What you should do> In the forum thread about Canon's new DO lens, which lens does neuroanatomist say he would use to reach 560mm?

You reach 560 with this lens with just 1.4XTC whereas the 300/2.8 is still only at 420. To most people a 2xTC degrades the image to much. So basically this new lens could beat the 300/2.8 in the range 400 - 560. That's pretty important - we shall see.

I think Canon are sticking with DO development as it may be the only way to significantly reduce the weights of the big whites at some point in the future.


----------



## neuroanatomist (Sep 11, 2014)

Plainsman said:


> neuroanatomist said:
> 
> 
> > Steve Balcombe said:
> ...



Well, if I need to reach 560mm, I'll be using my 600/4L IS II, giving me an extra stop of light, and even more reach with a TC if needed.


----------



## mackguyver (Sep 11, 2014)

neuroanatomist said:


> Plainsman said:
> 
> 
> > neuroanatomist said:
> ...


Exactly and I was really hoping the next DO lens (with better IQ in theory) would be a 600mm (f/4 or f/5.6). Smaller size & weight at that focal length would make a lot more sense to me.


----------



## Steve (Sep 11, 2014)

neuroanatomist said:


> Well, if I need to reach 560mm, I'll be using my 600/4L IS II, giving me an extra stop of light, and even more reach with a TC if needed.



Sure 'cause the 600's not, like, double the weight and size or anything


----------



## Tanispyre (Sep 11, 2014)

I think this lens just jumped to the top of my Big White wish list. We will see if it drops a notch when the official price comes out.


----------



## Plainsman (Sep 11, 2014)

Steve said:



> neuroanatomist said:
> 
> 
> > Well, if I need to reach 560mm, I'll be using my 600/4L IS II, giving me an extra stop of light, and even more reach with a TC if needed.
> ...



Yep, I bet that 600/4 II is a brute to carry around - all up weight with box must be quite something


----------



## mackguyver (Sep 11, 2014)

Another thought - what if Canon figured out how to improve IQ AND production and the new lens ends up being excellent and priced at $3500-4000? Not very likely, but it is a possibility given all of the talk in _Lens Work_ about Canon's efforts to increase IQ while coming up with cheaper manufacturing like the GMo, micro USM and other technologies.


----------



## Mt Spokane Photography (Sep 11, 2014)

Steve Balcombe said:


> noncho said:
> 
> 
> > The weight is too close to the 300 2.8L IS II
> ...



Somehow, I do not believe it would beat the 300mm f/2.8. Throw in the TC though, and there is a chance. AF should be faster than the 300 +TC.

TC's have perfprmed poorly on DO lenses, so if one worked well, that would be a huge improvement.


----------



## nostrovia (Sep 11, 2014)

Entries supplied>
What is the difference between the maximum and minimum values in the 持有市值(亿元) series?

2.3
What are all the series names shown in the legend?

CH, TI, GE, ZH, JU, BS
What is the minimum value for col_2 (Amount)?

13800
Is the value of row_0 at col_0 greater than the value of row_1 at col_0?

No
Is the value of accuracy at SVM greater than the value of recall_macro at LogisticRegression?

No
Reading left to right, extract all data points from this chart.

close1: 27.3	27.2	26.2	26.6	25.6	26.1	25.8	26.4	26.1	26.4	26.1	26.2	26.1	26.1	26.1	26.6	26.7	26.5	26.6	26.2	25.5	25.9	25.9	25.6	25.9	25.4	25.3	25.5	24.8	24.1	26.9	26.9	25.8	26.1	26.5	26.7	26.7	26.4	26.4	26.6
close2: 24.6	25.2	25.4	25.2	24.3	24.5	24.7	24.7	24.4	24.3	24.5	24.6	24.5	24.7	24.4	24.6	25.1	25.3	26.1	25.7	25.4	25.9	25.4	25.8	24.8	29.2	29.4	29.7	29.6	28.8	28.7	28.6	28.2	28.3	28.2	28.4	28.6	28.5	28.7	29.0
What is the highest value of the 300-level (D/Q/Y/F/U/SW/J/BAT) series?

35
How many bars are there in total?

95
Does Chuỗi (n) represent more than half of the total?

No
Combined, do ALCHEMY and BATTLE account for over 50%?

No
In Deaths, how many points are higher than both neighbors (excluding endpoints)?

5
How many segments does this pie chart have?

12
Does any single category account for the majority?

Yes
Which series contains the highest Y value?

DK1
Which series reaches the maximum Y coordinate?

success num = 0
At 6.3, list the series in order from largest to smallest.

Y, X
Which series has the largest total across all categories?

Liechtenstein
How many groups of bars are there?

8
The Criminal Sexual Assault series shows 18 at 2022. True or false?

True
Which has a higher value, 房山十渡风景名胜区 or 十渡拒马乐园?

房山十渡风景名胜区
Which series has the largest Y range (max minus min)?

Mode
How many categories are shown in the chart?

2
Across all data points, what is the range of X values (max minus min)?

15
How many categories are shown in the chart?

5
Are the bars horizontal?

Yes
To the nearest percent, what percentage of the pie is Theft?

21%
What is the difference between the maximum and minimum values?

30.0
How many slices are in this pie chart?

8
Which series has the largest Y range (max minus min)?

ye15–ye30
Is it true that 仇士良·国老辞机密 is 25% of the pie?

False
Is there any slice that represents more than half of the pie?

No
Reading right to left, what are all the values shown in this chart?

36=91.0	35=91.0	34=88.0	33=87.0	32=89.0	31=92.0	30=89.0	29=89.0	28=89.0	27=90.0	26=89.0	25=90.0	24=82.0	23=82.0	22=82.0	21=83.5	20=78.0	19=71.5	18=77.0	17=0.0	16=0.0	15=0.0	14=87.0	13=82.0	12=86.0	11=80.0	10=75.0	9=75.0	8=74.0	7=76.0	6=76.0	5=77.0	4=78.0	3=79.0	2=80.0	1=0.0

Solution to this exercise> His 600/4L IS II.